| |
|
|
Alkışlı protesto
Kültür Bakanlığı ile Turizm Bakanlığı birleştirildiğinde karşı çıkanlar olmuştu. Doğrusunu isterseniz ben o fikirde değildim. Ancak 31 Mart Cuma akşamı şahit olduğum olay, en azından Bakan Atilla Koç'un şahsında, birleşmeye karşı çıkanların haklı olduğunu gösterdi. Uluslararası İstanbul Film Festivali 25'inci yılını kutluyor.
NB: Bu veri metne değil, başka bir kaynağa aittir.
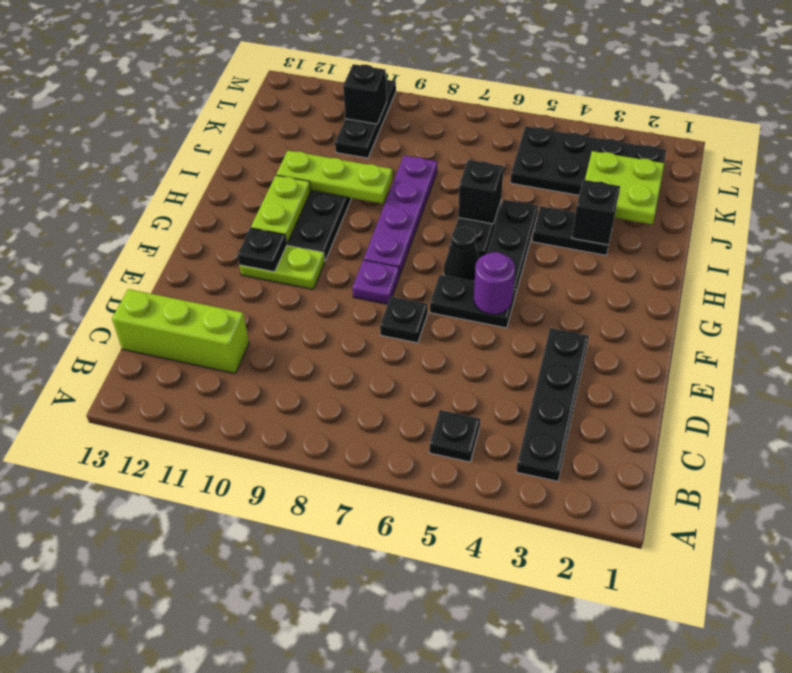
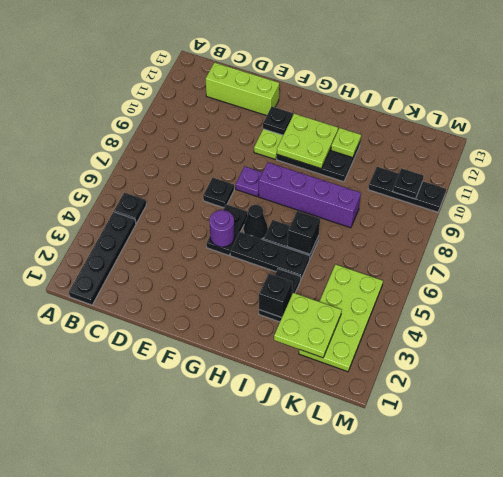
black plate B3:E3 level 1 -> black plate B1:B4 level 1
lime brick C11:C13 level 1 -> lime brick C12:E12 level 1
purple plate G8:J8 level 1 -> purple brick G8:J8 level 1
lime plate G11:H11 level 2 -> lime plate G10:H11 level 2
lime plate I9:I11 level 2 -> lime plate I11 level 2
black plate K2:L5 level 1 -> lime plate K2:L5 level 1
black brick L10 level 2 -> black plate L10 level 2

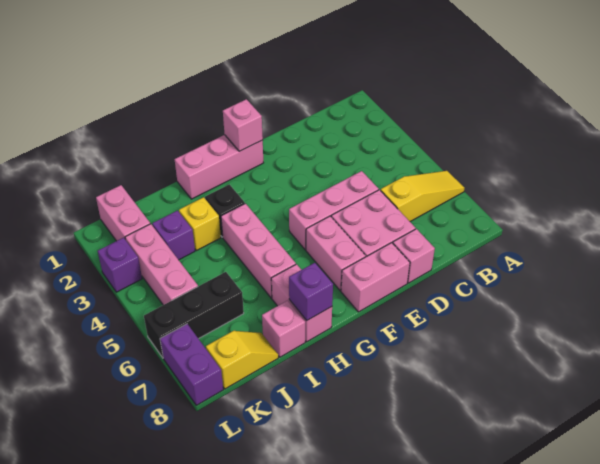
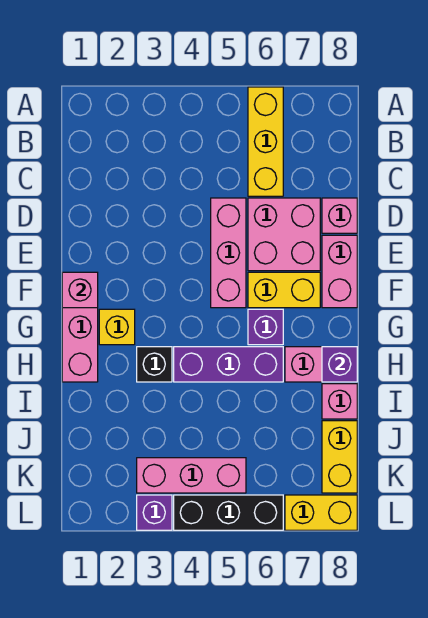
yellow slope A6:C6 level 1 top C -> yellow brick A6:C6 level 1
pink brick F6:F7 level 1 -> yellow brick F6:F7 level 1
pink brick H4:H6 level 1 -> purple brick H4:H6 level 1
yellow brick I3 level 1 -> yellow brick G2 level 1
purple brick J3 level 1 -> purple brick G6 level 1
black brick J6:L6 level 1 -> black brick L4:L6 level 1
yellow slope J8:K8 level 1 top K -> yellow brick J8:K8 level 1
pink brick K1:K2 level 1 -> none
purple brick L7:L8 level 1 -> yellow brick L7:L8 level 1

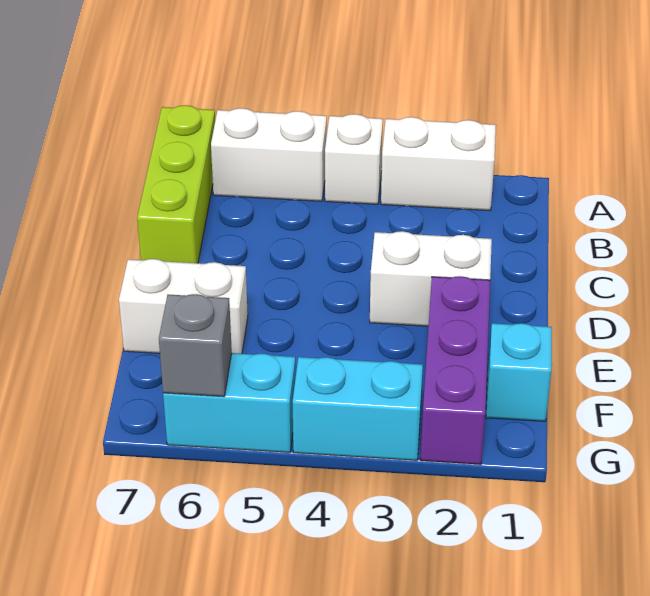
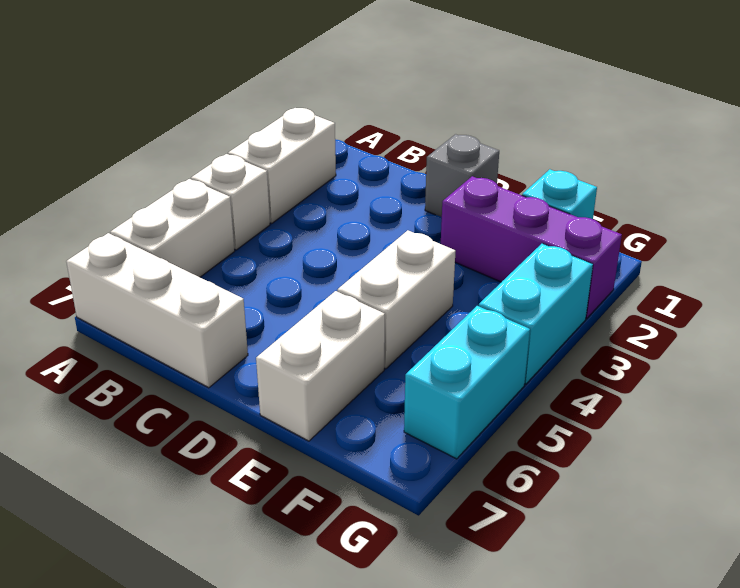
lime brick A7:C7 level 1 -> white brick A7:C7 level 1
white brick D2:D3 level 1 -> white brick E4:E5 level 1
grey brick G6 level 2 -> grey brick D1 level 1

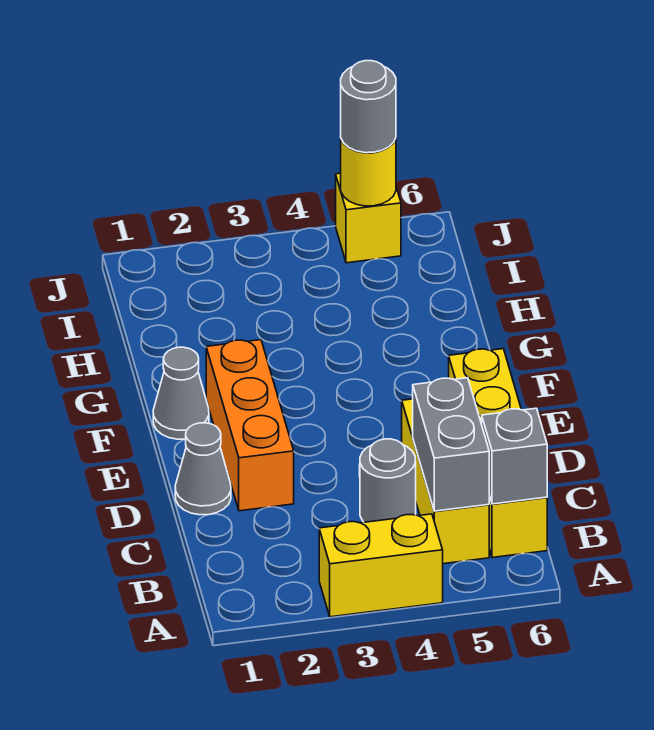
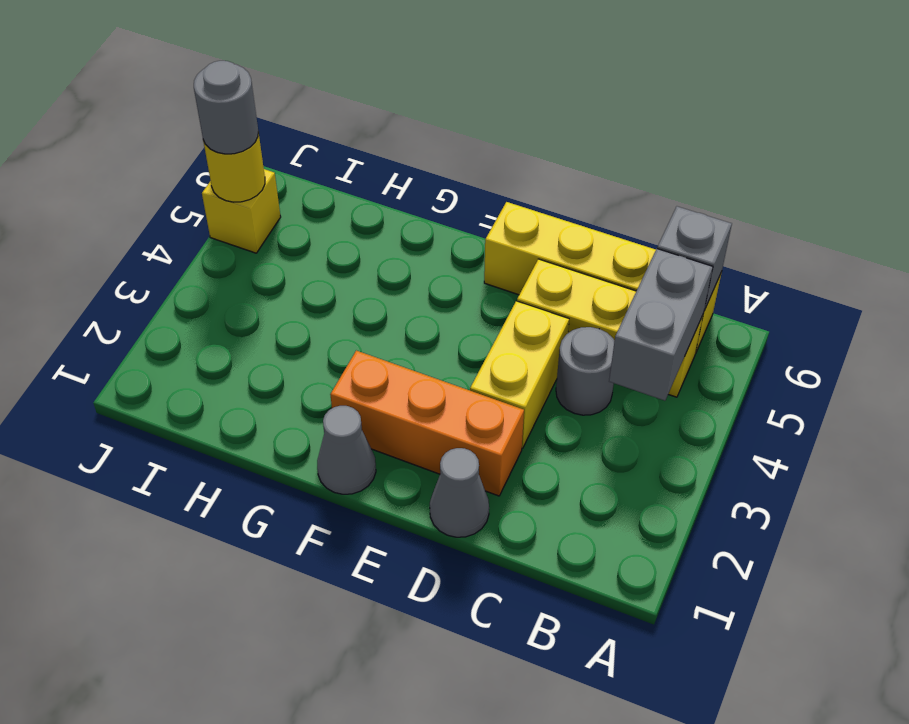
yellow brick A3:A4 level 1 -> yellow brick D3:D4 level 1
grey brick B5:C5 level 2 -> grey brick B4:B5 level 2

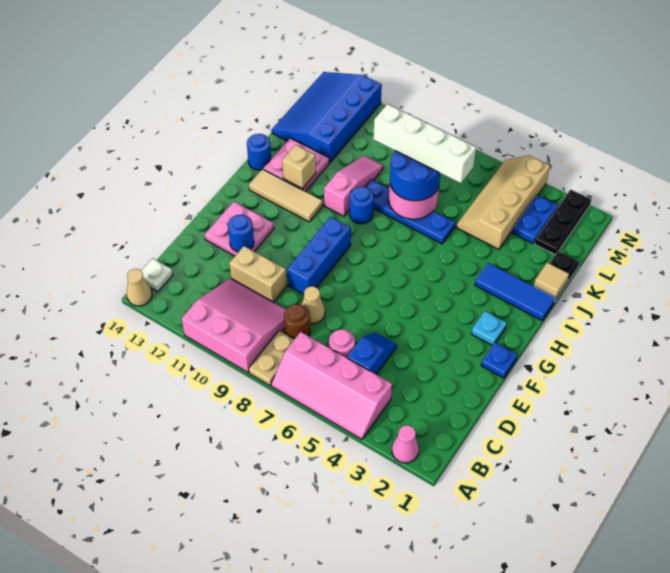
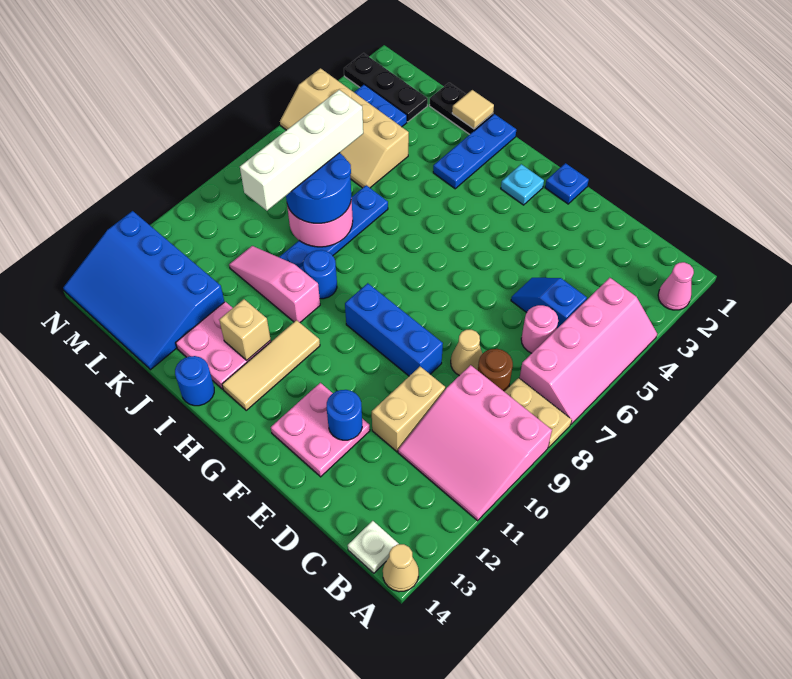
pink slope A9:C11 level 1 top A -> pink slope A9:C11 level 1 top 9
blue tile I1:I3 level 1 -> blue plate I1:I3 level 1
Lütfi Kırdar Kongre Merkezi'ndeki açılış töreninde birçok konuşma yapıldı. Çoğunluğu ' yürekten', bir kısmı ise ' nezaketen' alkışlandı. Buna karşılık Bakan Koç, önce ' gırgır' geçmek için, bir süre sonra da ' protesto' etmek amacıyla alkışlandı. Nasıl böyle oldu? Bakan Koç, zaten kültür ve turizmin bir araya getirilmesini pek istemeyen... Uyuklamalarıyla ünlü bir bakandan da haz etmeyene bir kitlenin önünde konuşuyordu. Sözlerinin başınca, samimiyetinden bahsedince şirin bulundu Koç. Bir iki sempati alkışı aldı. Derken konuyu turizme getirdi.. " Benim ülkemdeee bilmem ne kadar höyük var " diye devam edince 'gırgır' alkışları başladı. Öyle ya: Film festivaliyle, turizmin ne alakası vardı? Kendisinin filmlerle ilişkisinden ya da bakanlığının sinema alanındaki katkılarından söz edebilirdi. Ancak bu alkışlar bakanı uyandırmadı. " Benim ülkemdeee " diye ısrar edince. Bu kez bütün salon 'protesto' alkışına başladı. Bunun üzerine Bakan Koç, belki de tek doğru kararı vererek, teşekkür etti, kutladı ve kürsüden indi. Artık tecrübe kazanmış olması gereken bir siyasetçinin ne tür bir kitle karşısında olduğunu, o insanların kendisinden ne beklediğini bilmesi gerekiyordu.